____ Supplied records

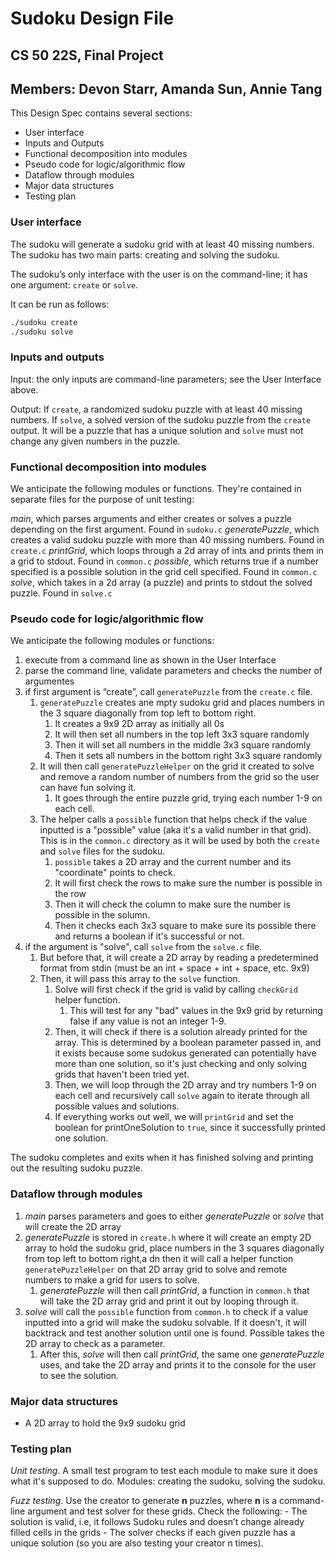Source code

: # Sudoku Design File

## CS 50 22S, Final Project

## Members: Devon Starr, Amanda Sun, Annie Tang

This Design Spec contains several sections:

* User interface
* Inputs and Outputs
* Functional decomposition into modules
* Pseudo code for logic/algorithmic flow
* Dataflow through modules
* Major data structures
* Testing plan

### User interface

The sudoku will generate a sudoku grid with at least 40 missing numbers. The sudoku has two main parts: creating and solving the sudoku.

The sudoku’s only interface with the user is on the command-line; it has one argument: `create` or `solve`.

It can be run as follows:

```bash
./sudoku create
./sudoku solve
```

### Inputs and outputs

Input: the only inputs are command-line parameters; see the User Interface above.

Output: If `create`, a randomized sudoku puzzle with at least 40 missing numbers. If `solve`, a solved version of the sudoku puzzle from the `create` output. It will be a puzzle that has a unique solution and `solve` must not change any given numbers in the puzzle.

### Functional decomposition into modules

We anticipate the following modules or functions. They're contained in separate files for the purpose of unit testing:

*main*, which parses arguments and either creates or solves a puzzle depending on the first argument. Found in `sudoku.c`
*generatePuzzle*, which creates a valid sudoku puzzle with more than 40 missing numbers. Found in `create.c`
*printGrid*, which loops through a 2d array of ints and prints them in a grid to stdout. Found in `common.c`
*possible*, which returns true if a number specified is a possible solution in the grid cell specified. Found in `common.c`
*solve*, which takes in a 2d array (a puzzle) and prints to stdout the solved puzzle. Found in `solve.c`

### Pseudo code for logic/algorithmic flow

We anticipate the following modules or functions:

1. execute from a command line as shown in the User Interface
2. parse the command line, validate parameters and checks the number of argumentes
3. if first argument is “create”, call `generatePuzzle` from the `create.c` file.
	1. `generatePuzzle` creates ane mpty sudoku grid and places numbers in the 3 square diagonally from top left to bottom right.
		1. It creates a 9x9 2D array as initially all 0s
		2. It will then set all numbers in the top left 3x3 square randomly
		3. Then it will set all numbers in the middle 3x3 square randomly
		4. Then it sets all numbers in the bottom right 3x3 square randomly
	2. It will then call `generatePuzzleHelper` on the grid it created to solve and remove a random number of numbers from the grid so the user can have fun solving it.
		1. It goes through the entire puzzle grid, trying each number 1-9 on each cell.
	3. The helper calls a `possible` function that helps check if the value inputted is a "possible" value (aka it's a valid number in that grid). This is in the `common.c` directory as it will be used by both the `create` and `solve` files for the sudoku.
		1. `possible` takes a 2D array and the current number and its "coordinate" points to check.
		2. It will first check the rows to make sure the number is possible in the row 
		3. Then it will check the column to make sure the number is possible in the solumn.
		4. Then it checks each 3x3 square to make sure its possible there and returns a boolean if it's successful or not.
4. if the argument is "solve", call `solve` from the `solve.c` file.
	1. But before that, it will create a 2D array by reading a predetermined format from stdin (must be an int + space + int + space, etc. 9x9)
	2. Then, it will pass this array to the `solve` function.
		1. Solve will first check if the grid is valid by calling `checkGrid` helper function.
			1. This will test for any "bad" values in the 9x9 grid by returning false if any value is not an integer 1-9.
		2. Then, it will check if there is a solution already printed for the array. This is determined by a boolean parameter passed in, and it exists because some sudokus generated can potentially have more than one solution, so it's just checking and only solving grids that haven't been tried yet.
		3. Then, we will loop through the 2D array and try numbers 1-9 on each cell and recursively call `solve` again to iterate through all possible values and solutions.
		4. If everything works out well, we will `printGrid` and set the boolean for printOneSolution to `true`, since it successfully printed one solution.

The sudoku completes and exits when it has finished solving and printing out the resulting sudoku puzzle.

### Dataflow through modules

1. *main* parses parameters and goes to either *generatePuzzle* or *solve* that will create the 2D array
2. *generatePuzzle* is stored in `create.h` where it will create an empty 2D array to hold the sudoku grid, place numbers in the 3 squares diagonally from top left to bottom right,a dn then it will call a helper function `generatePuzzleHelper` on that 2D array grid to solve and remote numbers to make a grid for users to solve.
	1. *generatePuzzle* will then call *printGrid*, a function in `common.h` that will take the 2D array grid and print it out by looping through it.
3. *solve* will call the `possible` function from `common.h` to check if a value inputted into a grid will make the sudoku solvable. If it doesn't, it will backtrack and test another solution until one is found. Possible takes the 2D array to check as a parameter.
	1. After this, *solve* will then call *printGrid*, the same one *generatePuzzle* uses, and take the 2D array and prints it to the console for the user to see the solution.

### Major data structures

* A 2D array to hold the 9x9 sudoku grid

### Testing plan

*Unit testing*. A small test program to test each module to make sure it does what it's supposed to do. Modules: creating the sudoku, solving the sudoku.

*Fuzz testing*. Use the creator to generate **n** puzzles, where **n** is a command-line argument and test solver for these grids. Check the following:
	- The solution is valid, i.e, it follows Sudoku rules and doesn’t change already filled cells in the grids
	- The solver checks if each given puzzle has a unique solution (so you are also testing your creator n times).
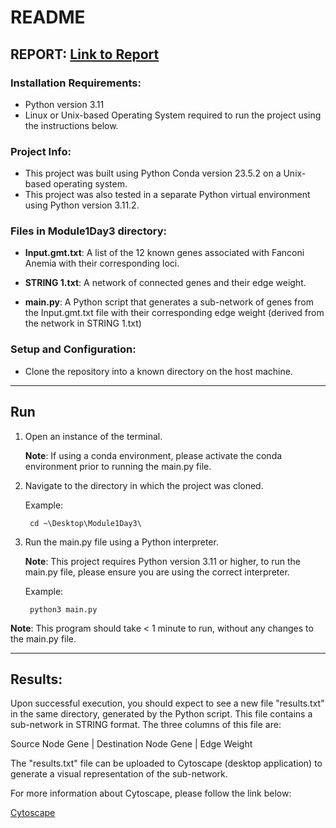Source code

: 
# README

## REPORT: [Link to Report](https://docs.google.com/document/d/1WyCkMw5yXGx-AHQtY2_fggWxE8zY7hX2IQHKobqR0ds/edit)

### Installation Requirements:
- Python version 3.11
- Linux or Unix-based Operating System required to run the project using the instructions below.

### Project Info:
- This project was built using Python Conda version 23.5.2 on a Unix-based operating system.
- This project was also tested in a separate Python virtual environment using Python version 3.11.2. 

### Files in Module1Day3 directory:

- **Input.gmt.txt**: A list of the 12 known genes associated with Fanconi Anemia with their corresponding loci.

- **STRING 1.txt**: A network of connected genes and their edge weight.

- **main.py**: A Python script that generates a sub-network of genes from the Input.gmt.txt file with their corresponding edge weight (derived from the network in STRING 1.txt)

### Setup and Configuration:

- Clone the repository into a known directory on the host machine.

<hr>

## Run

1. Open an instance of the terminal.

    **Note**: If using a conda environment, please activate the conda environment prior to running the main.py file.

2. Navigate to the directory in which the project was cloned.

    Example: 
        
        cd ~\Desktop\Module1Day3\

3. Run the main.py file using a Python interpreter.

    **Note**: This project requires Python version 3.11 or higher, to run the main.py file, please ensure you are using the correct interpreter. 

    Example:

        python3 main.py
**Note**: This program should take < 1 minute to run, without any changes to the main.py file.

<hr>

## Results:

Upon successful execution, you should expect to see a new file "results.txt" in the same directory, generated by the Python script. This file contains a sub-network in STRING format. The three columns of this file are:

Source Node Gene | Destination Node Gene | Edge Weight

The "results.txt" file can be uploaded to Cytoscape (desktop application) to generate a visual representation of the sub-network. 

For more information about Cytoscape, please follow the link below:

[Cytoscape](https://cytoscape.org/what_is_cytoscape.html)
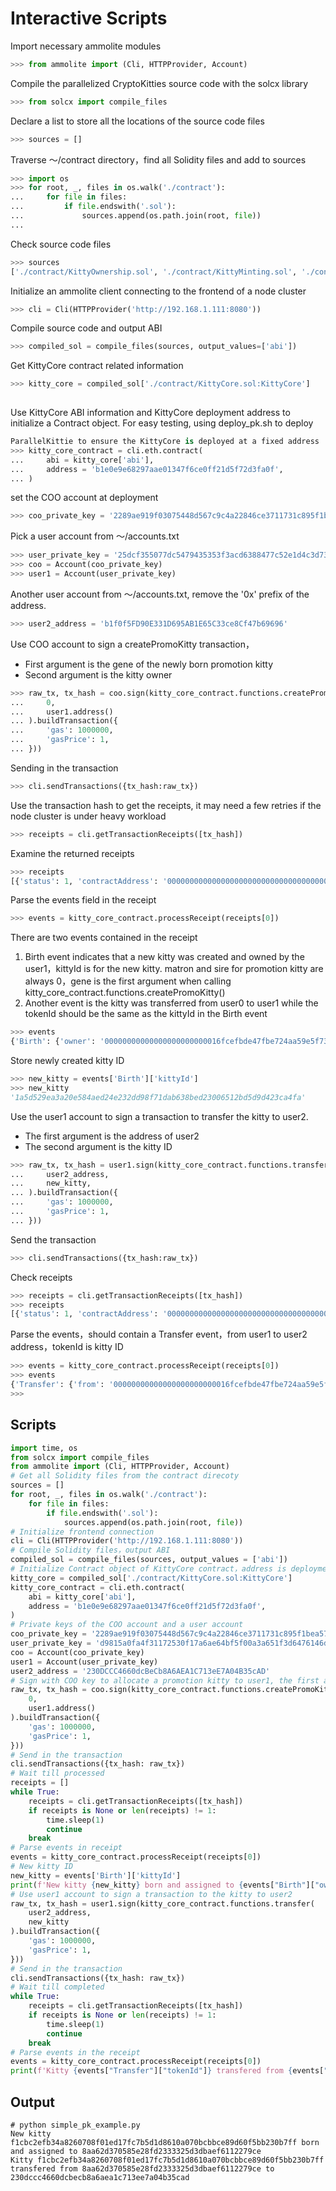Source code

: # Interactive Scripts

Import necessary ammolite modules
```Python
>>> from ammolite import (Cli, HTTPProvider, Account)
```

Compile the parallelized CryptoKitties source code with the solcx library
```Python
>>> from solcx import compile_files
```
Declare a list to store all the locations of the source code files 
```Python
>>> sources = []

```
Traverse ～/contract directory，find all Solidity files and add to sources
```Python
>>> import os
>>> for root, _, files in os.walk('./contract'):
...     for file in files:
...         if file.endswith('.sol'):
...             sources.append(os.path.join(root, file))
... 

```
Check source code files
```Python
>>> sources
['./contract/KittyOwnership.sol', './contract/KittyMinting.sol', './contract/KittyAuction.sol', './contract/KittyBreeding.sol', './contract/ERC721Draft.sol', './contract/KittyBase.sol', './contract/KittyCore.sol', './contract/KittyAccessControl.sol', './contract/GeneScience.sol', './contract/ExternalInterfaces/ConcurrentLibInterface.sol', './contract/ExternalInterfaces/GeneScienceInterface.sol', './contract/Seriality/SizeOf.sol', './contract/Seriality/TypesToBytes.sol', './contract/Seriality/Seriality.sol', './contract/Seriality/BytesToTypes.sol', './contract/Auction/ClockAuctionBase.sol', './contract/Auction/SiringClockAuction.sol', './contract/Auction/SaleClockAuction.sol', './contract/Auction/ClockAuction.sol', './contract/Zeppelin/Pausable.sol', './contract/Zeppelin/Ownable.sol']

```
Initialize an ammolite client connecting to the frontend of a node cluster
```Python
>>> cli = Cli(HTTPProvider('http://192.168.1.111:8080'))

```
Compile source code and output ABI
```Python
>>> compiled_sol = compile_files(sources, output_values=['abi'])

```
Get KittyCore contract related information
```Python
>>> kitty_core = compiled_sol['./contract/KittyCore.sol:KittyCore']
 
```
Use KittyCore ABI information and KittyCore deployment address to initialize a Contract object. For easy testing, using deploy_pk.sh to deploy 
```Python
ParallelKittie to ensure the KittyCore is deployed at a fixed address
>>> kitty_core_contract = cli.eth.contract(
...     abi = kitty_core['abi'],
...     address = 'b1e0e9e68297aae01347f6ce0ff21d5f72d3fa0f',
... )
```
set the COO account at deployment
```Python
>>> coo_private_key = '2289ae919f03075448d567c9c4a22846ce3711731c895f1bea572cef25bb346f'

```
Pick a user account from ～/accounts.txt
```Python
>>> user_private_key = '25dcf355077dc5479435353f3acd6388477c52e1d4c3d73276c2377112539609'
>>> coo = Account(coo_private_key)
>>> user1 = Account(user_private_key)
```
Another user account from ～/accounts.txt, remove the '0x' prefix of the address.
```Python
>>> user2_address = 'b1f0f5FD90E331D695AB1E65C33ce8Cf47b69696'

```
Use COO account to sign a createPromoKitty transaction，
* First argument is the gene of the newly born promotion kitty
* Second argument is the kitty owner
```Python
>>> raw_tx, tx_hash = coo.sign(kitty_core_contract.functions.createPromoKitty(
...     0,
...     user1.address()
... ).buildTransaction({
...     'gas': 1000000,
...     'gasPrice': 1,
... }))

```
Sending in the transaction
```Python
>>> cli.sendTransactions({tx_hash:raw_tx})

```
Use the transaction hash to get the receipts, it may need a few retries if the node cluster is under heavy workload
```Python
>>> receipts = cli.getTransactionReceipts([tx_hash])

```
Examine the returned receipts
```Python
>>> receipts
[{'status': 1, 'contractAddress': '0000000000000000000000000000000000000000', 'gasUsed': 44544, 'logs': [{'address': 'b1e0e9e68297aae01347f6ce0ff21d5f72d3fa0f', 'topics': ['0a5311bd2a6608f08a180df2ee7c5946819a649b204b554bb8e39825b2c50ad5', '00000000000000000000000016fcefbde47fbe724aa59e5f73a35aebce7ff2a2'], 'data': '1a5d529ea3a20e584aed24e232dd98f71dab638bed23006512bd5d9d423ca4fa000000000000000000000000000000000000000000000000000000000000000000000000000000000000000000000000000000000000000000000000000000000000000000000000000000000000000000000000000000000000000000000000', 'blockNumber': 77732, 'transactionHash': '0000000000000000000000000000000000000000000000000000000000000000', 'transactionIndex': 0, 'blockHash': '0000000000000000000000000000000000000000000000000000000000000000', 'logIndex': 0}, {'address': 'b1e0e9e68297aae01347f6ce0ff21d5f72d3fa0f', 'topics': ['ddf252ad1be2c89b69c2b068fc378daa952ba7f163c4a11628f55a4df523b3ef', '0000000000000000000000000000000000000000000000000000000000000000', '00000000000000000000000016fcefbde47fbe724aa59e5f73a35aebce7ff2a2', '1a5d529ea3a20e584aed24e232dd98f71dab638bed23006512bd5d9d423ca4fa'], 'data': '', 'blockNumber': 77732, 'transactionHash': '0000000000000000000000000000000000000000000000000000000000000000', 'transactionIndex': 0, 'blockHash': '0000000000000000000000000000000000000000000000000000000000000000', 'logIndex': 0}], 'executing logs': ''}]

```
Parse the events field in the receipt
```Python
>>> events = kitty_core_contract.processReceipt(receipts[0])

```
There are two events contained in the receipt
1. Birth event indicates that a new kitty was created and owned by the user1，kittyId is for the new kitty. 
  matron and sire for promotion kitty are always 0，gene is the first argument when calling kitty_core_contract.functions.createPromoKitty()
2. Another event is the kitty was transferred from user0 to user1 while the tokenId should be the same as the kittyId in the Birth event
```Python
>>> events
{'Birth': {'owner': '00000000000000000000000016fcefbde47fbe724aa59e5f73a35aebce7ff2a2', 'kittyId': '1a5d529ea3a20e584aed24e232dd98f71dab638bed23006512bd5d9d423ca4fa', 'matronId': '0000000000000000000000000000000000000000000000000000000000000000', 'sireId': '0000000000000000000000000000000000000000000000000000000000000000', 'genes': '0000000000000000000000000000000000000000000000000000000000000000'}, 'Transfer': {'from': '0000000000000000000000000000000000000000000000000000000000000000', 'to': '00000000000000000000000016fcefbde47fbe724aa59e5f73a35aebce7ff2a2', 'tokenId': '1a5d529ea3a20e584aed24e232dd98f71dab638bed23006512bd5d9d423ca4fa'}}

```
Store newly created kitty ID
```Python
>>> new_kitty = events['Birth']['kittyId']
>>> new_kitty
'1a5d529ea3a20e584aed24e232dd98f71dab638bed23006512bd5d9d423ca4fa'

```
Use the user1 account to sign a transaction to transfer the kitty to user2. 
* The first argument is the address of user2 
* The second argument is the kitty ID
```Python
>>> raw_tx, tx_hash = user1.sign(kitty_core_contract.functions.transfer(
...     user2_address,
...     new_kitty,
... ).buildTransaction({
...     'gas': 1000000,
...     'gasPrice': 1,
... }))

```
Send the transaction
```Python
>>> cli.sendTransactions({tx_hash:raw_tx})

```
Check receipts
```Python
>>> receipts = cli.getTransactionReceipts([tx_hash])
>>> receipts
[{'status': 1, 'contractAddress': '0000000000000000000000000000000000000000', 'gasUsed': 42901, 'logs': [{'address': 'b1e0e9e68297aae01347f6ce0ff21d5f72d3fa0f', 'topics': ['ddf252ad1be2c89b69c2b068fc378daa952ba7f163c4a11628f55a4df523b3ef', '00000000000000000000000016fcefbde47fbe724aa59e5f73a35aebce7ff2a2', '000000000000000000000000b1f0f5fd90e331d695ab1e65c33ce8cf47b69696', '1a5d529ea3a20e584aed24e232dd98f71dab638bed23006512bd5d9d423ca4fa'], 'data': '', 'blockNumber': 77972, 'transactionHash': '0000000000000000000000000000000000000000000000000000000000000000', 'transactionIndex': 0, 'blockHash': '0000000000000000000000000000000000000000000000000000000000000000', 'logIndex': 0}], 'executing logs': ''}]

```
Parse the events，should contain a Transfer event，from user1 to user2 address，tokenId is kitty ID
```Python
>>> events = kitty_core_contract.processReceipt(receipts[0])
>>> events
{'Transfer': {'from': '00000000000000000000000016fcefbde47fbe724aa59e5f73a35aebce7ff2a2', 'to': '000000000000000000000000b1f0f5fd90e331d695ab1e65c33ce8cf47b69696', 'tokenId': '1a5d529ea3a20e584aed24e232dd98f71dab638bed23006512bd5d9d423ca4fa'}}
>>> 
```

## Scripts

```Python
import time, os
from solcx import compile_files
from ammolite import (Cli, HTTPProvider, Account)
# Get all Solidity files from the contract direcoty
sources = []
for root, _, files in os.walk('./contract'):
    for file in files:
        if file.endswith('.sol'):
            sources.append(os.path.join(root, file))
# Initialize frontend connection
cli = Cli(HTTPProvider('http://192.168.1.111:8080'))
# Compile Solidity files，output ABI
compiled_sol = compile_files(sources, output_values = ['abi'])
# Initialize Contract object of KittyCore contract，address is deployment address of KittyCore. Prior to this, make sure to call deploy_pk.sh to complete the deployment first
kitty_core = compiled_sol['./contract/KittyCore.sol:KittyCore']
kitty_core_contract = cli.eth.contract(
    abi = kitty_core['abi'],
    address = 'b1e0e9e68297aae01347f6ce0ff21d5f72d3fa0f',
)
# Private keys of the COO account and a user account
coo_private_key = '2289ae919f03075448d567c9c4a22846ce3711731c895f1bea572cef25bb346f'
user_private_key = 'd9815a0fa4f31172530f17a6ae64bf5f00a3a651f3d6476146d2c62ae5527dc4'
coo = Account(coo_private_key)
user1 = Account(user_private_key)
user2_address = '230DCCC4660dcBeCb8A6AEA1C713eE7A04B35cAD'
# Sign with COO key to allocate a promotion kitty to user1, the first argument to call createPromoKitty is the kitty gene
raw_tx, tx_hash = coo.sign(kitty_core_contract.functions.createPromoKitty(
    0, 
    user1.address()
).buildTransaction({
    'gas': 1000000,
    'gasPrice': 1,
}))
# Send in the transaction
cli.sendTransactions({tx_hash: raw_tx})
# Wait till processed
receipts = []
while True:
    receipts = cli.getTransactionReceipts([tx_hash])
    if receipts is None or len(receipts) != 1:
        time.sleep(1)
        continue
    break
# Parse events in receipt
events = kitty_core_contract.processReceipt(receipts[0])
# New kitty ID
new_kitty = events['Birth']['kittyId']
print(f'New kitty {new_kitty} born and assigned to {events["Birth"]["owner"][24:]}')
# Use user1 account to sign a transaction to the kitty to user2
raw_tx, tx_hash = user1.sign(kitty_core_contract.functions.transfer(
    user2_address,
    new_kitty
).buildTransaction({
    'gas': 1000000,
    'gasPrice': 1,
}))
# Send in the transaction
cli.sendTransactions({tx_hash: raw_tx})
# Wait till completed
while True:
    receipts = cli.getTransactionReceipts([tx_hash])
    if receipts is None or len(receipts) != 1:
        time.sleep(1)
        continue
    break
# Parse events in the receipt
events = kitty_core_contract.processReceipt(receipts[0])
print(f'Kitty {events["Transfer"]["tokenId"]} transfered from {events["Transfer"]["from"][24:]} to {events["Transfer"]["to"][24:]}')
```

## Output

```shell
# python simple_pk_example.py
New kitty f1cbc2efb34a8260708f01ed17fc7b5d1d8610a070bcbbce89d60f5bb230b7ff born and assigned to 8aa62d370585e28fd2333325d3dbaef6112279ce
Kitty f1cbc2efb34a8260708f01ed17fc7b5d1d8610a070bcbbce89d60f5bb230b7ff transfered from 8aa62d370585e28fd2333325d3dbaef6112279ce to 230dccc4660dcbecb8a6aea1c713ee7a04b35cad
```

________

#### Assigned task
Each line of the entries above that has the word "program" is to be copied.

#### Response to this task
*Unit testing*. A small test program to test each module to make sure it does what it's supposed to do. Modules: creating the sudoku, solving the sudoku.
**Note**: This program should take < 1 minute to run, without any changes to the main.py file.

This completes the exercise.